Tea is considered to have originated in China. But it’s the delicate, fresh-tasting green tea that became popular in Eastern society and is still the base of tea culture there today. As tea culture spread and tea was processed for export to trade beyond regions, neighboring countries and eventually across oceans, it was discovered that the more oxidized black tea would retain its freshness and flavor better over long journeys than its minimally oxidized green tea cousin. In the earliest days of border trade between China, Tibet and other neighboring countries, tea was fermented, dried and pressed into bricks to be used as currency. To this day, most of the black tea produced in China is exported out of the country.

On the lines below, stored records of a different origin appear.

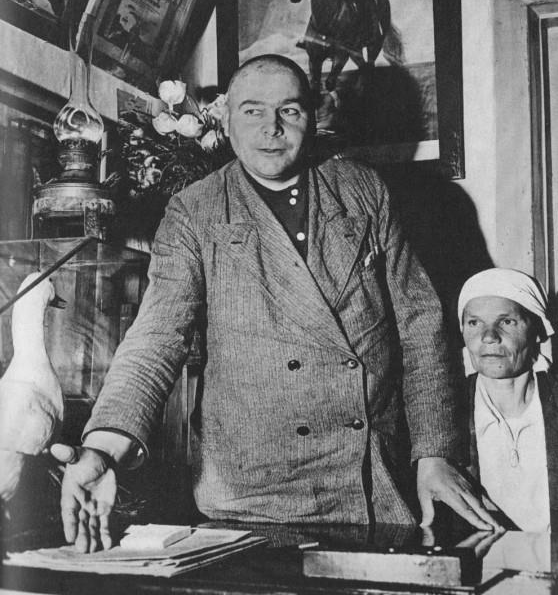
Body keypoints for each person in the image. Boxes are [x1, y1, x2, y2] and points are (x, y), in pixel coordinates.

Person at [52, 54, 500, 552]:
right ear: (225, 121)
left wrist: (435, 453)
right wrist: (103, 448)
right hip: (252, 500)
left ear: (312, 118)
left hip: (373, 488)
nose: (272, 128)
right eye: (252, 111)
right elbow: (157, 338)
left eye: (289, 110)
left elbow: (420, 325)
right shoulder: (196, 210)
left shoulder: (363, 190)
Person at [458, 268, 557, 531]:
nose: (489, 336)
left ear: (537, 330)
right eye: (474, 323)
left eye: (507, 321)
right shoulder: (447, 414)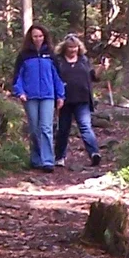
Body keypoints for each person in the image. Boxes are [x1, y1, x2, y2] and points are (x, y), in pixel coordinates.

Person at [10, 24, 65, 171]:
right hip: (30, 97)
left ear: (44, 37)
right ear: (30, 37)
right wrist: (20, 92)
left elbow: (57, 77)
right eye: (35, 36)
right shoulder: (24, 56)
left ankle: (48, 161)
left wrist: (60, 95)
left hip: (48, 96)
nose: (38, 39)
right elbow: (17, 77)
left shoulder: (51, 55)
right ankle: (36, 159)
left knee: (46, 128)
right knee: (34, 129)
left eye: (40, 36)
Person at [54, 34, 101, 168]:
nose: (72, 50)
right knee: (63, 129)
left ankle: (94, 153)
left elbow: (94, 76)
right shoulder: (59, 61)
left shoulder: (84, 60)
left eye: (75, 47)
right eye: (70, 47)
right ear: (64, 47)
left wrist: (103, 67)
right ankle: (59, 157)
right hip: (64, 100)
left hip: (82, 99)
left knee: (85, 126)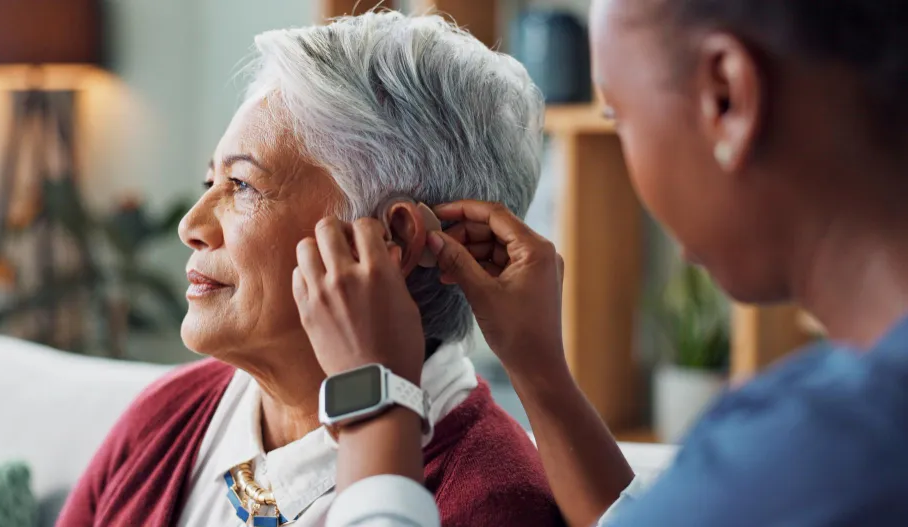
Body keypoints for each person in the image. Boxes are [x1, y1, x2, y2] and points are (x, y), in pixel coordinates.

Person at [292, 0, 908, 526]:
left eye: (621, 118)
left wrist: (374, 397)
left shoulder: (816, 455)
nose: (192, 225)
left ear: (727, 96)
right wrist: (541, 371)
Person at [57, 11, 565, 527]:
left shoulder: (492, 502)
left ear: (393, 239)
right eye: (210, 182)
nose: (191, 224)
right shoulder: (166, 418)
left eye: (243, 186)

The Dutch first brought tea to Europe in 1610, it arrived in England in 1658, and then it rose in popularity in England’s American colonies throughout the 1700s. Demand for tea experienced huge leaps in the 1700s as England expanded sugar imports from its Caribbean colonies. By 1800, the English were annually consuming 2½ pounds of tea and 17 pounds of sugar per capita. Some claim it was the increasing trend of adding sugar to tea that spiked the demand for strong black tea over the more delicate green tea imports.
The next leap in black tea production came in the 1800s when the Camellia sinensis assamica tea plant variety was discovered in 1823 in the Assam region of India. This native variety was much better suited to the production of the hearty, bold black teas that were in high demand. Not long after, in 1835, the English started planting tea gardens in India’s Darjeeling region, near Nepal. Since India was a British colony, these different varieties of black teas quickly became popular exports to England.